That is, additional financing would depend on certain goals being met. "Sample products had to be created," Mitchell says, "demonstration kits put together, and so on. The last two payments of $250,000 each were based on meeting revenue objectives." So far, the process has been under way for two years and the company is probably a few years from being a buyout candidate, but annual sales have reached $10 million and the participants in this deal are "all smiling," as Mitchell puts it.

If such success appeals to you, proceed with caution. Mitchell's "No. 1 tip" to business owners seeking angel financing is to check out the credentials of the would-be benefactor. "Most people holding themselves out as angels are legitimate," he says, "but some are not. Some of them just want to steal your technology, so they can do the manufacturing themselves, or steal some other type of intellectual property."

To find an angel who'll bless your venture, Mitchell recommends starting with the Kauffman Foundation at www.emkf.org, as well as your local small business development center.

ACCOUNTS RECEIVABLE FINANCING

"About 75% of our customers come to us from a bank referral," says Jerry Pavlas, CEO and chairman of Presidential Financial Corp. which is located in Tucker, Georgia. "They don't qualify for bank loans, perhaps because they lack collateral or have a short operating history."

Pavlas says his firm will go over a would-be borrower's books and records to see if there are any red flags, such as an IRS lien. "If there are no problems, we will lend money against all the accounts receivable or against selected receivables.
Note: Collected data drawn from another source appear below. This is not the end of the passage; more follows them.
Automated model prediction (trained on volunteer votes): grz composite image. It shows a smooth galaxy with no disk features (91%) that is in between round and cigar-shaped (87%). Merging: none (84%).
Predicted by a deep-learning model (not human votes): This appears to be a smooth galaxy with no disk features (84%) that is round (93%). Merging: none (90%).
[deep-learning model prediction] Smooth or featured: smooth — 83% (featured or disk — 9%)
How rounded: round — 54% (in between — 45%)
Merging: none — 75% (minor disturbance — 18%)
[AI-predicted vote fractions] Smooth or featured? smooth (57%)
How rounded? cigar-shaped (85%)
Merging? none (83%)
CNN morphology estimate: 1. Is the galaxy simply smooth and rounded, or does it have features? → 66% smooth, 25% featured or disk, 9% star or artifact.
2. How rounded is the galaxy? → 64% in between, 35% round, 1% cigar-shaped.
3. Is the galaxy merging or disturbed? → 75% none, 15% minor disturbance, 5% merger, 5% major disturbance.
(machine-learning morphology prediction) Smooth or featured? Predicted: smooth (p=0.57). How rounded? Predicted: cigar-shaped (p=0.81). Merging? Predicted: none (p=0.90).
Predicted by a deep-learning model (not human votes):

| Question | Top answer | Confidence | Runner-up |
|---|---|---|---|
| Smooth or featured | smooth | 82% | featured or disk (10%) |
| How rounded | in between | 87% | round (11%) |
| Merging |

Generally, we lend around 80%." That is, a company using $50,000 worth of receivables as collateral would get $40,000 in cash right away.
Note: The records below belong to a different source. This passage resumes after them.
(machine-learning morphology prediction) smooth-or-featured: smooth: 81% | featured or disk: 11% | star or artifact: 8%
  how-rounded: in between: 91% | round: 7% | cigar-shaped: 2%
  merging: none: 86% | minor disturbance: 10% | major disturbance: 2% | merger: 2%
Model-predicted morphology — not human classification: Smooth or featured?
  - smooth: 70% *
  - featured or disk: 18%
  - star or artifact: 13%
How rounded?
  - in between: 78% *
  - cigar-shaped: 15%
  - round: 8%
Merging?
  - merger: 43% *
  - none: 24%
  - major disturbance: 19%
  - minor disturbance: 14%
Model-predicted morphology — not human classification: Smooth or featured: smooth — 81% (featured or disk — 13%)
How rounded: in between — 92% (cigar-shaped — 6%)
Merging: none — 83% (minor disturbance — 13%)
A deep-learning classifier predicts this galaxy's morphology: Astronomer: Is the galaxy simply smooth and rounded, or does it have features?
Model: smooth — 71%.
"Our P.O. Box number goes on those receivables, so the borrower's customers send their payments to us. In addition, the borrowers continue to generate new receivables while receivables that pass the 90-day mark are usually considered ineligible. We net out all of those events and tell borrowers how much credit they have available each day."
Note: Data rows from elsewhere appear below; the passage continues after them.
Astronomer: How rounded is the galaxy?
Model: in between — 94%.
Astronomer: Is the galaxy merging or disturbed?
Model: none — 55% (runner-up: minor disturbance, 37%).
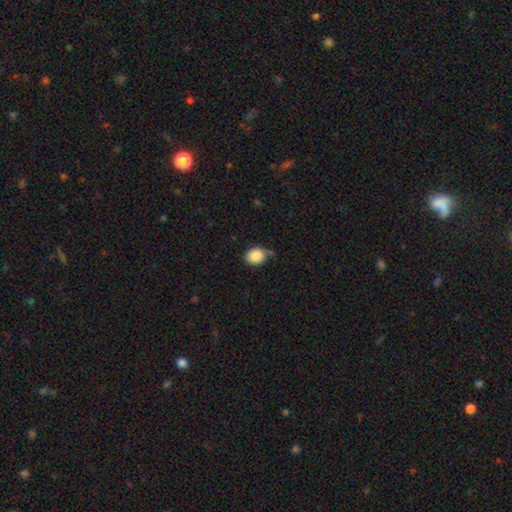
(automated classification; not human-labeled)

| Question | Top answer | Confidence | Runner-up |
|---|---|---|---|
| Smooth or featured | smooth | 87% | star or artifact (8%) |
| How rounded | round | 57% | in between (42%) |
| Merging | none | 62% | minor disturbance (27%) |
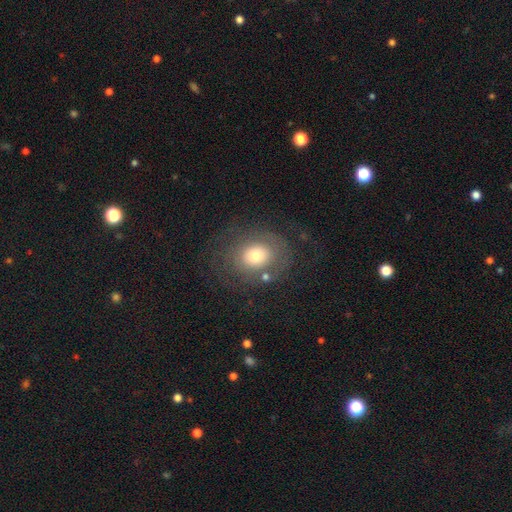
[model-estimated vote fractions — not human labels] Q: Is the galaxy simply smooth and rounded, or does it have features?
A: smooth — 50%.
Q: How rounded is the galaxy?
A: in between — 50%.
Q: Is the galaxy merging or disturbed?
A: none — 69%.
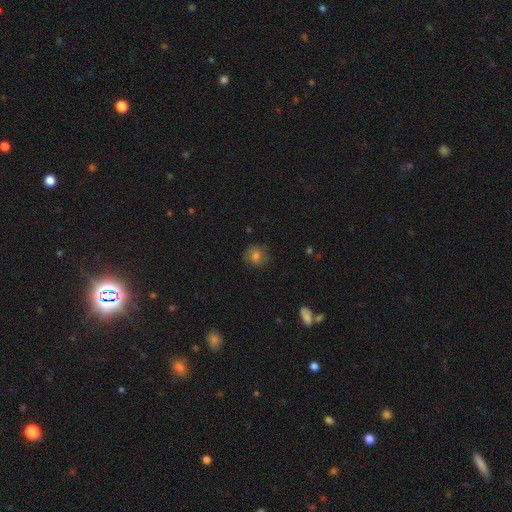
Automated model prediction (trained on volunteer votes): smooth 68%, featured or disk 20%, star or artifact 11%. Down the decision tree: how rounded — round (82%); merging — none (79%).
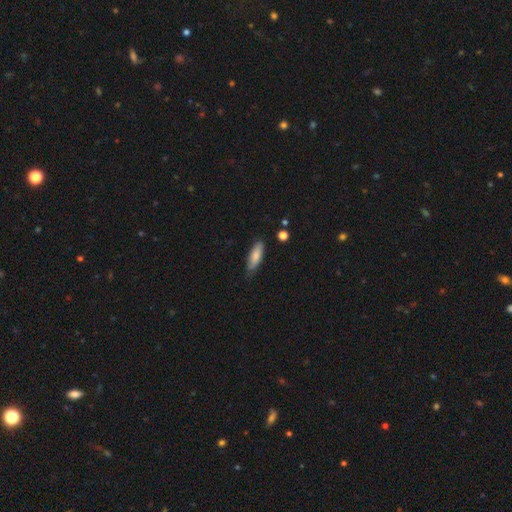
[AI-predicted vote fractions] smooth 78%, featured or disk 16%, star or artifact 6%. Down the decision tree: how rounded — in between (57%); merging — none (73%).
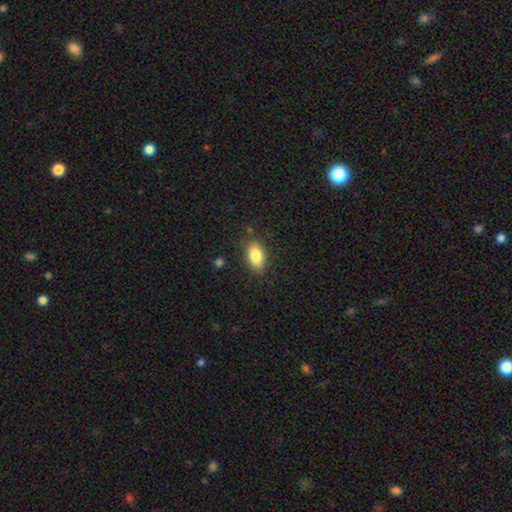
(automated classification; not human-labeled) This appears to be a smooth galaxy with no disk features (84%) that is in between round and cigar-shaped (90%). Merging: none (82%).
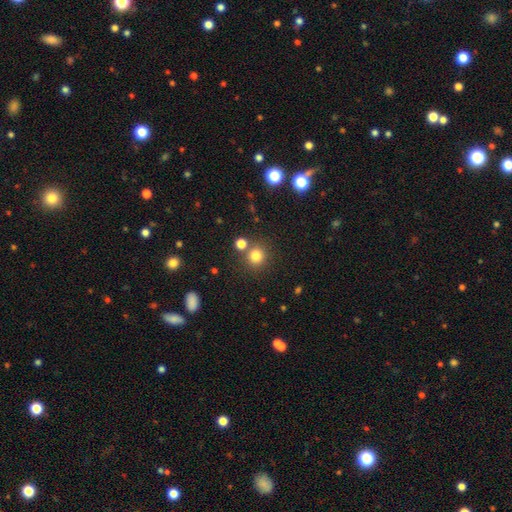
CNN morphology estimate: smooth_or_featured: smooth (p=0.79) [alt: star or artifact p=0.15]
how_rounded: round (p=0.90) [alt: in between p=0.09]
merging: none (p=0.77) [alt: merger p=0.12]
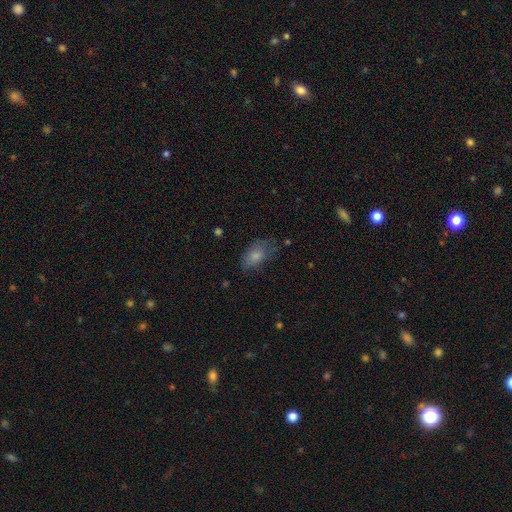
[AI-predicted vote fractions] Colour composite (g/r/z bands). It shows a smooth galaxy with no disk features (79%) that is in between round and cigar-shaped (90%). Merging: none (48%).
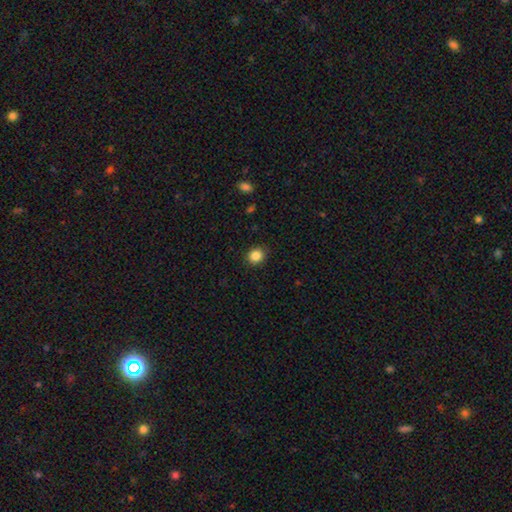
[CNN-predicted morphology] Smooth or featured: smooth — 86% (star or artifact — 10%)
How rounded: round — 79% (in between — 20%)
Merging: none — 89% (minor disturbance — 7%)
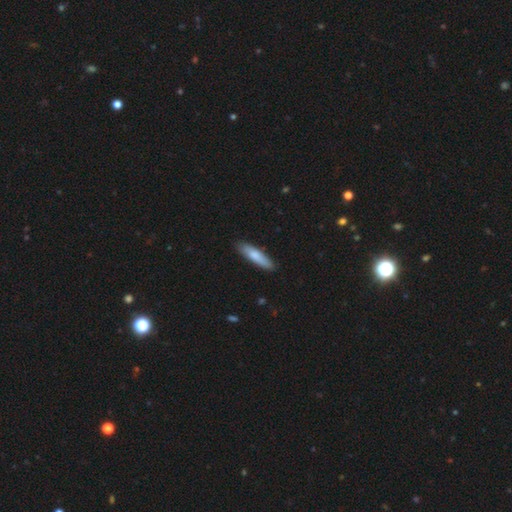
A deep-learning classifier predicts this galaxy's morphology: Smooth or featured? smooth (79%)
How rounded? cigar-shaped (75%)
Merging? none (85%)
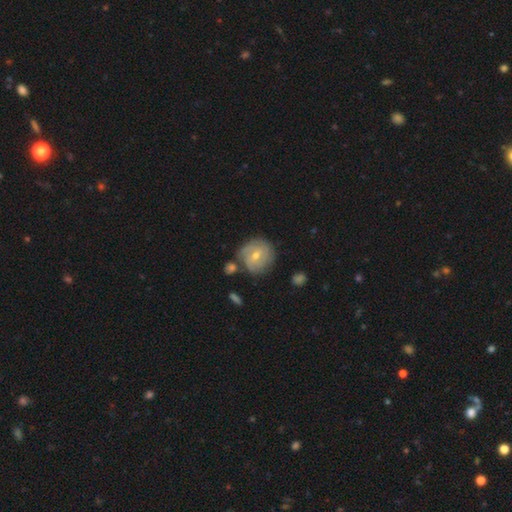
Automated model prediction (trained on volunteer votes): Smooth or featured: featured or disk — 58% (smooth — 35%)
Edge-on disk: no — 97% (yes — 3%)
Bar: no — 48% (weak — 45%)
Spiral arms: yes — 80% (no — 20%)
Bulge size: moderate — 52% (small — 45%)
Merging: none — 67% (minor disturbance — 18%)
Pavlas says that borrowers use his company's services for an average of 30 months. "Most of them have built up their finances and their operations so they qualify for traditional bank financing by then." However, not all users of accounts receivable financing are in for the short-term.

"We've been working with Presidential Financial since 1997 and we continue to do so," says George Lloyd, 48, who runs G.D.L. International, a telecommunications company in College Park, Georgia, that does construction and installation, mainly for cable TV. "Even though we've grown to the point where we can get bank loans for equipment purchases, we still borrow against our accounts receivable for cash flow."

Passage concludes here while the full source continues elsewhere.